Activity
Retype the material that follows exactly, limited to the lines from the one with "общественному здоровью и организации" through the one with "co może prowadzić", and keep out all pictures.

Raw data
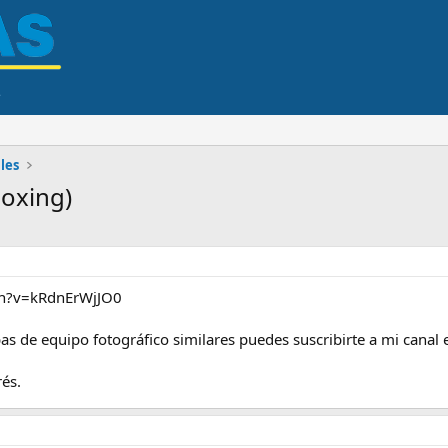
les
boxing)
ch?v=kRdnErWjJO0
ebas de equipo fotográfico similares puedes suscribirte a mi canal 
rés.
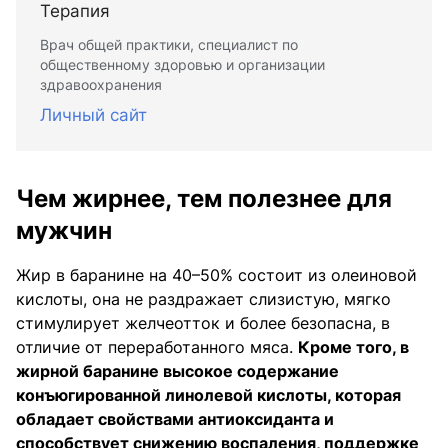
Терапия
Врач общей практики, специалист по
общественному здоровью и организации
здравоохранения
Личный сайт
Чем жирнее, тем полезнее для
мужчин
Жир в баранине на 40–50% состоит из олеиновой
кислоты, она не раздражает слизистую, мягко
стимулирует желчеотток и более безопасна, в
отличие от переработанного мяса.
Кроме того, в
жирной баранине высокое содержание
конъюгированной линолевой кислоты, которая
обладает свойствами антиоксиданта и
способствует снижению воспаления, поддержке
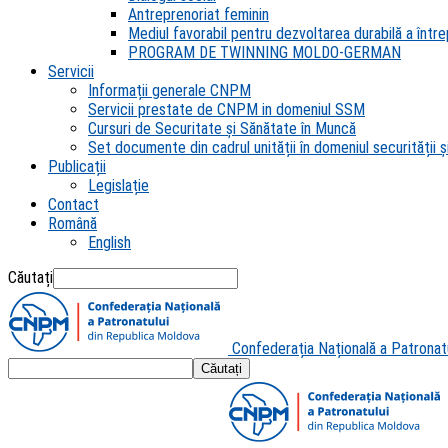
Antreprenoriat feminin
Mediul favorabil pentru dezvoltarea durabilă a întrep
PROGRAM DE TWINNING MOLDO-GERMAN
Servicii
Informații generale CNPM
Servicii prestate de CNPM in domeniul SSM
Cursuri de Securitate și Sănătate în Muncă
Set documente din cadrul unității în domeniul securității și
Publicații
Legislație
Contact
Română
English
Căutați
Confederația Națională a Patronat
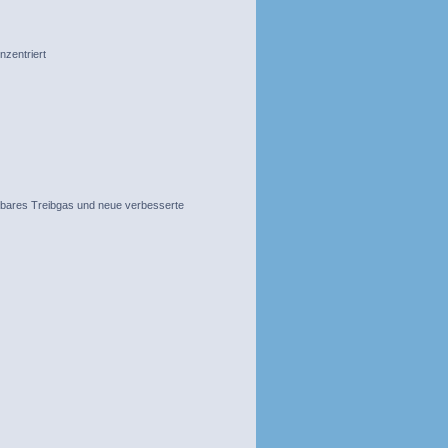
nzentriert
nbares Treibgas und neue verbesserte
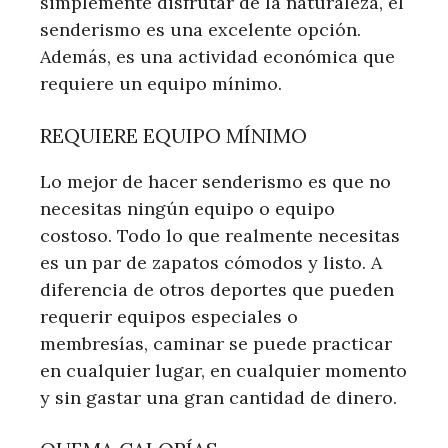
simplemente disfrutar de la naturaleza, el
senderismo es una excelente opción.
Además, es una actividad económica que
requiere un equipo mínimo.
REQUIERE EQUIPO MÍNIMO
Lo mejor de hacer senderismo es que no
necesitas ningún equipo o equipo
costoso. Todo lo que realmente necesitas
es un par de zapatos cómodos y listo. A
diferencia de otros deportes que pueden
requerir equipos especiales o
membresías, caminar se puede practicar
en cualquier lugar, en cualquier momento
y sin gastar una gran cantidad de dinero.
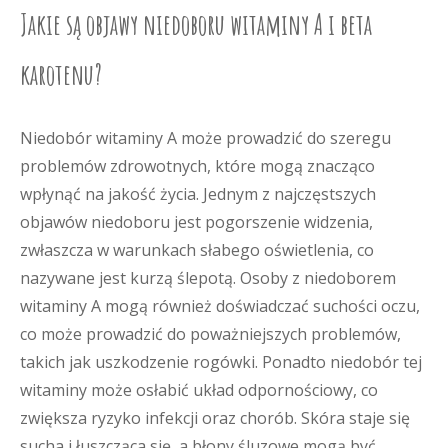
Jakie są objawy niedoboru witaminy A i beta
karotenu?
Niedobór witaminy A może prowadzić do szeregu
problemów zdrowotnych, które mogą znacząco
wpłynąć na jakość życia. Jednym z najczęstszych
objawów niedoboru jest pogorszenie widzenia,
zwłaszcza w warunkach słabego oświetlenia, co
nazywane jest kurzą ślepotą. Osoby z niedoborem
witaminy A mogą również doświadczać suchości oczu,
co może prowadzić do poważniejszych problemów,
takich jak uszkodzenie rogówki. Ponadto niedobór tej
witaminy może osłabić układ odpornościowy, co
zwiększa ryzyko infekcji oraz chorób. Skóra staje się
sucha i łuszcząca się, a błony śluzowe mogą być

Reply to the exercise
общественному здоровью и организации
здравоохранения
Личный сайт
Чем жирнее, тем полезнее для
мужчин
Жир в баранине на 40–50% состоит из олеиновой
кислоты, она не раздражает слизистую, мягко
стимулирует желчеотток и более безопасна, в
отличие от переработанного мяса.
Кроме того, в
жирной баранине высокое содержание
конъюгированной линолевой кислоты, которая
обладает свойствами антиоксиданта и
способствует снижению воспаления, поддержке
Antreprenoriat feminin
Mediul favorabil pentru dezvoltarea durabilă a întrep
PROGRAM DE TWINNING MOLDO-GERMAN
Servicii
Informații generale CNPM
Servicii prestate de CNPM in domeniul SSM
Cursuri de Securitate și Sănătate în Muncă
Set documente din cadrul unității în domeniul securității și
Publicații
Legislație
Contact
Română
English
Căutați
Confederația Națională a Patronat
nzentriert
nbares Treibgas und neue verbesserte
simplemente disfrutar de la naturaleza, el
senderismo es una excelente opción.
Además, es una actividad económica que
requiere un equipo mínimo.
REQUIERE EQUIPO MÍNIMO
Lo mejor de hacer senderismo es que no
necesitas ningún equipo o equipo
costoso. Todo lo que realmente necesitas
es un par de zapatos cómodos y listo. A
diferencia de otros deportes que pueden
requerir equipos especiales o
membresías, caminar se puede practicar
en cualquier lugar, en cualquier momento
y sin gastar una gran cantidad de dinero.
Jakie są objawy niedoboru witaminy A i beta
karotenu?
Niedobór witaminy A może prowadzić do szeregu
problemów zdrowotnych, które mogą znacząco
wpłynąć na jakość życia. Jednym z najczęstszych
objawów niedoboru jest pogorszenie widzenia,
zwłaszcza w warunkach słabego oświetlenia, co
nazywane jest kurzą ślepotą. Osoby z niedoborem
witaminy A mogą również doświadczać suchości oczu,
co może prowadzić do poważniejszych problemów,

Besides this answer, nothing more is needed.